-- EXERCISE INPUTS --
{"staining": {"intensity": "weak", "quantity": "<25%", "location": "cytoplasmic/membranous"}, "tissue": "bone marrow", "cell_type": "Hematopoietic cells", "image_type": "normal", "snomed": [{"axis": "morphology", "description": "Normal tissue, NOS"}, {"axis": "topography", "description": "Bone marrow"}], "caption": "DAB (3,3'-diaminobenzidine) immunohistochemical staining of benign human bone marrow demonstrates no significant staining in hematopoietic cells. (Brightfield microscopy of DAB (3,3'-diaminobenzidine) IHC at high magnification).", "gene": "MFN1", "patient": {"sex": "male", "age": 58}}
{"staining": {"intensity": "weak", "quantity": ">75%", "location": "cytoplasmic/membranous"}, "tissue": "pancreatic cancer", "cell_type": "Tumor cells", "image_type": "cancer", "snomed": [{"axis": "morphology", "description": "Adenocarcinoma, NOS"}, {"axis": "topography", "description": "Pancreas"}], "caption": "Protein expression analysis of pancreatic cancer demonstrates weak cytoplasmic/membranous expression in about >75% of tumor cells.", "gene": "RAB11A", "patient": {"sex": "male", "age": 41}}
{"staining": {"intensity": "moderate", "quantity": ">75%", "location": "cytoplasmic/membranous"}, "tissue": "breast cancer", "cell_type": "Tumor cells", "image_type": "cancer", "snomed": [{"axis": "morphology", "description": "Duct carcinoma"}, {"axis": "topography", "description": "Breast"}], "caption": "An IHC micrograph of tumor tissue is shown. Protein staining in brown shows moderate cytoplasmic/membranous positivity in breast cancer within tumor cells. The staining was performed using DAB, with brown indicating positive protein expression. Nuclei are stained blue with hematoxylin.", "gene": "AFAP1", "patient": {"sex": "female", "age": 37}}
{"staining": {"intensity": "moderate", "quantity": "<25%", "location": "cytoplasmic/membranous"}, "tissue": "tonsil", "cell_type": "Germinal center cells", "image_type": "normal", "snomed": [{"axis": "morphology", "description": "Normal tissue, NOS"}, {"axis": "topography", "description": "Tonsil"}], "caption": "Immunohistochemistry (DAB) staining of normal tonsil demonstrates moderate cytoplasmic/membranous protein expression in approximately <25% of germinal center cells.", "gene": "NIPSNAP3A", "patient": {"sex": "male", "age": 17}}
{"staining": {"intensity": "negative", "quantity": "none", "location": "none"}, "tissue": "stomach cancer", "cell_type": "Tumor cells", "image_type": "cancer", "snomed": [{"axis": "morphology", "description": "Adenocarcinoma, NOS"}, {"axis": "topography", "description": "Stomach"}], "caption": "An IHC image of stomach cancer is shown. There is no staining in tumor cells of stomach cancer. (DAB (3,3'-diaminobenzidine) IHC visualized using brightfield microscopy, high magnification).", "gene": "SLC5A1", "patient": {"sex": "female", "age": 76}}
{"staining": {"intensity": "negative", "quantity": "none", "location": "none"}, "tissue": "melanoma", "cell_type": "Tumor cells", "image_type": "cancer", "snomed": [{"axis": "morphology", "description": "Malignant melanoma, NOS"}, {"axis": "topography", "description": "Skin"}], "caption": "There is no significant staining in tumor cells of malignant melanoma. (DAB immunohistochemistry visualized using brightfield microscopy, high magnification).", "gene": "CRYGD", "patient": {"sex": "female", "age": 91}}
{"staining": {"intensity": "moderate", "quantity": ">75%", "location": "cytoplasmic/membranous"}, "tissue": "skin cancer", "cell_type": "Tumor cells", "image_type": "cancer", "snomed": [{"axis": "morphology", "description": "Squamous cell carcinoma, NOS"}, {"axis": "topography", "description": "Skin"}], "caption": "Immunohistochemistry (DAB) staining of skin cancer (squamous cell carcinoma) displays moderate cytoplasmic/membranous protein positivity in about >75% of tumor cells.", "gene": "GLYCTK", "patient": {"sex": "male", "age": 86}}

-- ASSIGNED TASK --
In the records above, find every line with the word "negative" and copy it.

-- OUTPUT --
{"staining": {"intensity": "negative", "quantity": "none", "location": "none"}, "tissue": "stomach cancer", "cell_type": "Tumor cells", "image_type": "cancer", "snomed": [{"axis": "morphology", "description": "Adenocarcinoma, NOS"}, {"axis": "topography", "description": "Stomach"}], "caption": "An IHC image of stomach cancer is shown. There is no staining in tumor cells of stomach cancer. (DAB (3,3'-diaminobenzidine) IHC visualized using brightfield microscopy, high magnification).", "gene": "SLC5A1", "patient": {"sex": "female", "age": 76}}
{"staining": {"intensity": "negative", "quantity": "none", "location": "none"}, "tissue": "melanoma", "cell_type": "Tumor cells", "image_type": "cancer", "snomed": [{"axis": "morphology", "description": "Malignant melanoma, NOS"}, {"axis": "topography", "description": "Skin"}], "caption": "There is no significant staining in tumor cells of malignant melanoma. (DAB immunohistochemistry visualized using brightfield microscopy, high magnification).", "gene": "CRYGD", "patient": {"sex": "female", "age": 91}}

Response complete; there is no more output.